All of your characters are mired in tragedy, yet the novel manages to express hope as well. Why do you choose such dramatic back-stories for your characters? And what do you intend by placing them in such reduced circumstances?

These characters are from a lower social class. The main problem is that unfortunately many westerners, even some Arabs, think there is no poverty or unemployment in Saudi Arabia, the country with the biggest reserves of petroleum in the world. The truth is we have a high percentage of unemployed and many problems in higher education. I am less concerned about the lives of the upper classes in my society than I am with people who live in difficult circumstances.

How did you go about choosing the structure for this novel? The writing shifts in and out of different points of view, sometimes within the same page and story, much like one would find in the oral tradition. Were you purposefully trying to invoke that type of storytelling?

This is a good question. I structured the novel so that different parts of the backstory would become clear to the reader only gradually. And I wanted to give each of the three main characters a different voice. For example, Turad the Bedouin has a way of speaking that is different from that of Tawfiq the Sudanese slave. In addition, Nasir’s dairy is written in a different voice. The different ways that each of them uses language create distinct types of storytelling.

The city in the novel is like a character, imbued with a kind of romance. Can you describe your own Riyadh for the reader? What do you like most and least about it?

I think a city like Riyadh needs a whole novel about it. It is a crazy city, and very different from Cairo or Beirut. For example, you cannot easily walk around in Riyadh. If you want to get from place to place, you should use your own car, as there is not good public transportation.

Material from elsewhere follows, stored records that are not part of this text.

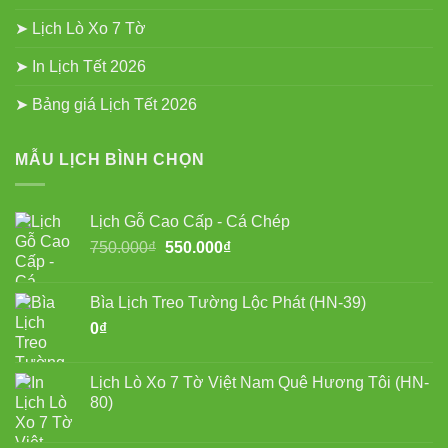
➤ Lịch Lò Xo 7 Tờ
➤ In Lịch Tết 2026
➤ Bảng giá Lịch Tết 2026
MẪU LỊCH BÌNH CHỌN
Lịch Gỗ Cao Cấp - Cá Chép
Giá
Giá
750.000
₫
550.000
₫
gốc
hiện
là:
tại
Bìa Lịch Treo Tường Lộc Phát (HN-39)
750.000₫.
là:
0
₫
550.000₫.
Lịch Lò Xo 7 Tờ Việt Nam Quê Hương Tôi (HN-
80)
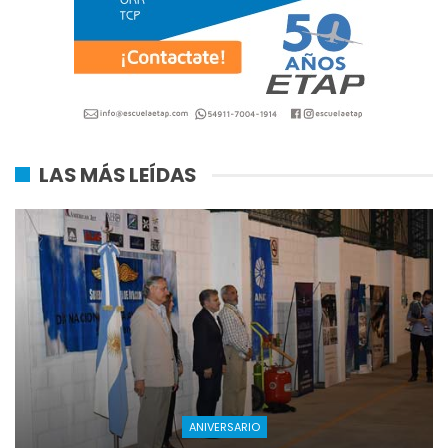
LAS MÁS LEÍDAS
ANIVERSARIO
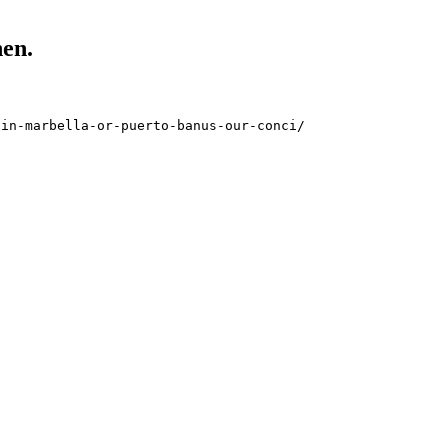
hen.
-in-marbella-or-puerto-banus-our-conci/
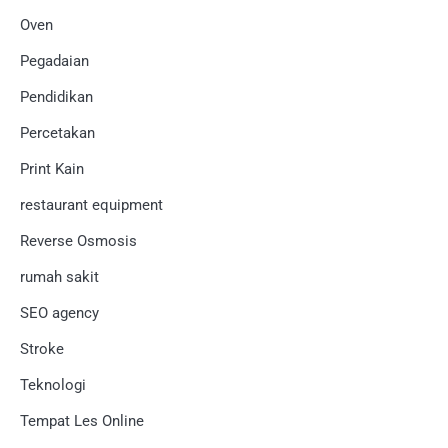
Oven
Pegadaian
Pendidikan
Percetakan
Print Kain
restaurant equipment
Reverse Osmosis
rumah sakit
SEO agency
Stroke
Teknologi
Tempat Les Online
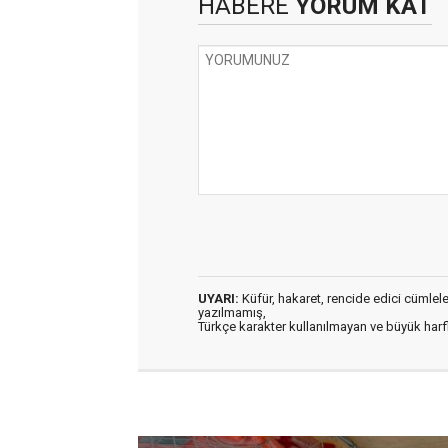
HABERE
YORUM KAT
UYARI:
Küfür, hakaret, rencide edici cümleler 
yazılmamış,
Türkçe karakter kullanılmayan ve büyük har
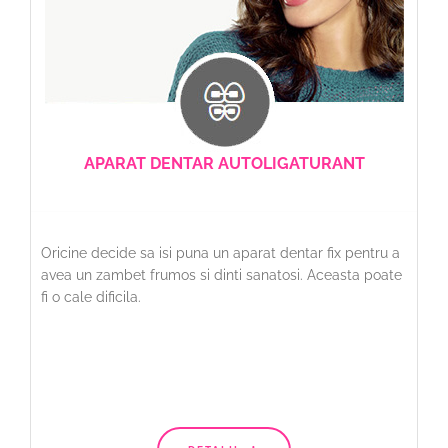
APARAT DENTAR AUTOLIGATURANT
Oricine decide sa isi puna un aparat dentar fix pentru a
avea un zambet frumos si dinti sanatosi. Aceasta poate
fi o cale dificila.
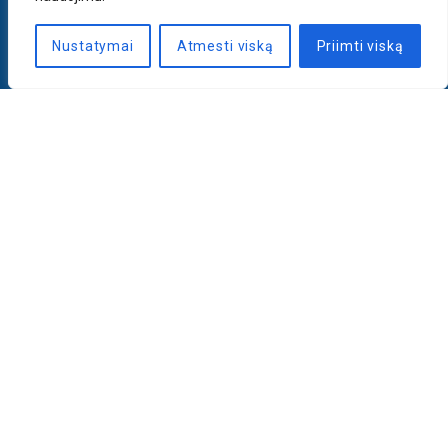
Nustatymai
Atmesti viską
Priimti viską
Naujienlaiškis
PRENUMERUOTI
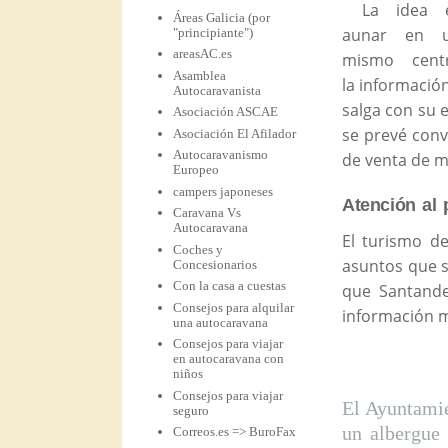
La idea 
Áreas Galicia (por
aunar en 
"principiante")
areasAC.es
mismo cent
Asamblea
la información
Autocaravanista
salga con su e
Asociación ASCAE
se prevé conv
Asociación El Afilador
Autocaravanismo
de venta de m
Europeo
campers japoneses
Atención al 
Caravana Vs
Autocaravana
El turismo d
Coches y
asuntos que s
Concesionarios
Con la casa a cuestas
que Santand
Consejos para alquilar
información m
una autocaravana
Consejos para viajar
en autocaravana con
niños
Consejos para viajar
El Ayuntamie
seguro
un albergue 
Correos.es => BuroFax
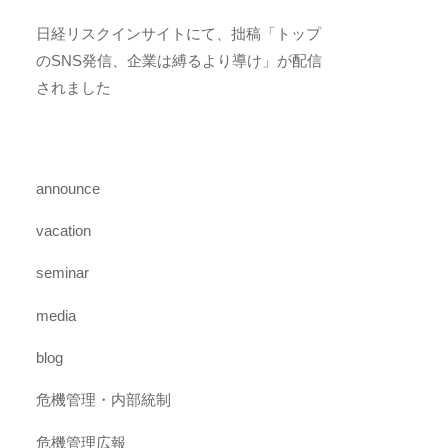
日経リスクインサイトにて、拙稿「トップ
のSNS発信、企業は縛るより導け」が配信
されました
announce
vacation
seminar
media
blog
危機管理・内部統制
危機管理広報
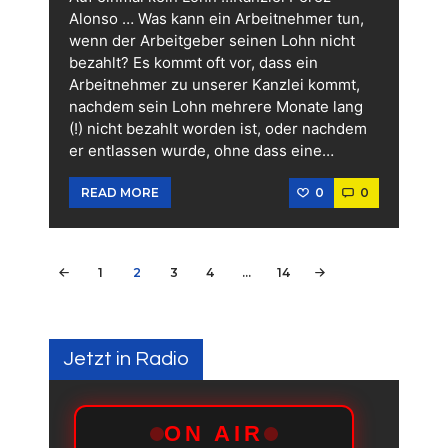
Alonso … Was kann ein Arbeitnehmer tun,
wenn der Arbeitgeber seinen Lohn nicht
bezahlt? Es kommt oft vor, dass ein
Arbeitnehmer zu unserer Kanzlei kommt,
nachdem sein Lohn mehrere Monate lang
(!) nicht bezahlt worden ist, oder nachdem
er entlassen wurde, ohne dass eine…
0
0
READ MORE
Seitennummerierung
PAGE
1
PAGE
2
PAGE
3
PAGE
4
…
<
PAGE
14
der
Beiträge
Jetzt in Radio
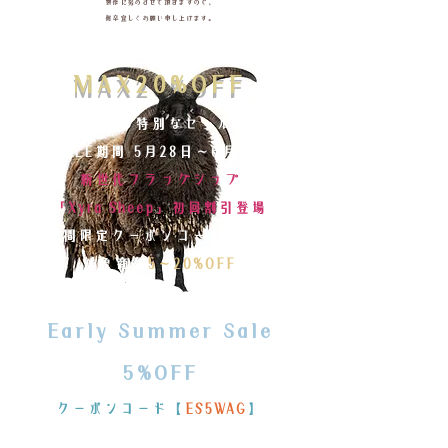
製作に努めさせて頂きますので、
何卒宜しくお願い申し上げます。
MAX20%OFF​
​初夏を彩る特別なセール開催
SALE期間 5月28日〜6月8日
新世代フラッグシップ
「Xyra Sheep」初回割引登場
期間限定クーポンコード入力で
対象商品
5〜20%OFF
Early Summer Sale
5%OFF
​クーポンコード【
ES5WAG
】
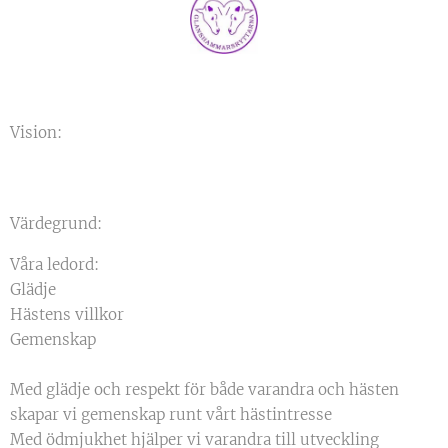
Vision:
Värdegrund:
Våra ledord:
Glädje
Hästens villkor
Gemenskap
Med glädje och respekt för både varandra och hästen
skapar vi gemenskap runt vårt hästintresse
Med ödmjukhet hjälper vi varandra till utveckling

I feel this creates a sense of isolation in the city. If you are a man, you cannot sit down with a woman in public place, like a coffee shop, so you see only men in coffee shops. It is very much a man’s city. In spite of this, I love it, and missed it when I was abroad. I was born in Riyadh and spent my youth in its streets.

There is an implicit multiculturalism in the novel, as minor characters from India, Bangladesh, Turkey, and elsewhere appear throughout. How is it affecting Riyadh, and Saudi Arabia in general, to have so much immigration? How do these different cultures affect your own?

The main problem is that most of the foreigners in Riyadh come alone, without their families. So the effect is limited. I think if there were more women and children here from abroad, the effect would be greater. Many of the workers come to Riyadh to earn money as quickly as possible, and then go back to their countries.

This is your first novel available in the United States. What does that mean for you as a writer, and would you like to see the rest of your work translated?

I am very happy for that, but the most important thing is that my novel is published by Penguin. I cannot imagine my name alongside those of the great writers, such as Beckett, Joyce, Dickens, Chekhov, Dostoyevsky, Balzac, Zola, Coetzee, Paul Auster, and Nuruddin Farah. Of course I hope to see the rest of my work translated and published by my wonderful publisher.

What are you working on now? Will we see these characters, or others like them, again in your fiction?

I started to write a new novel last year. The characters are different, but they’re also living in a strictly religious society, and they’re dealing with the effects of terrorism. Most Arab writers try to write about terrorism as westerners understand it; they view the people living among them through western eyes. It is very difficult to see and talk about the tree without enough knowledge of the seed. I try to understand the religious strictness in Saudi Arabia from the inside. I hope to finish the novel in the middle of next year, and hope to see my second novel, The Bottle, which is already translated, published in English.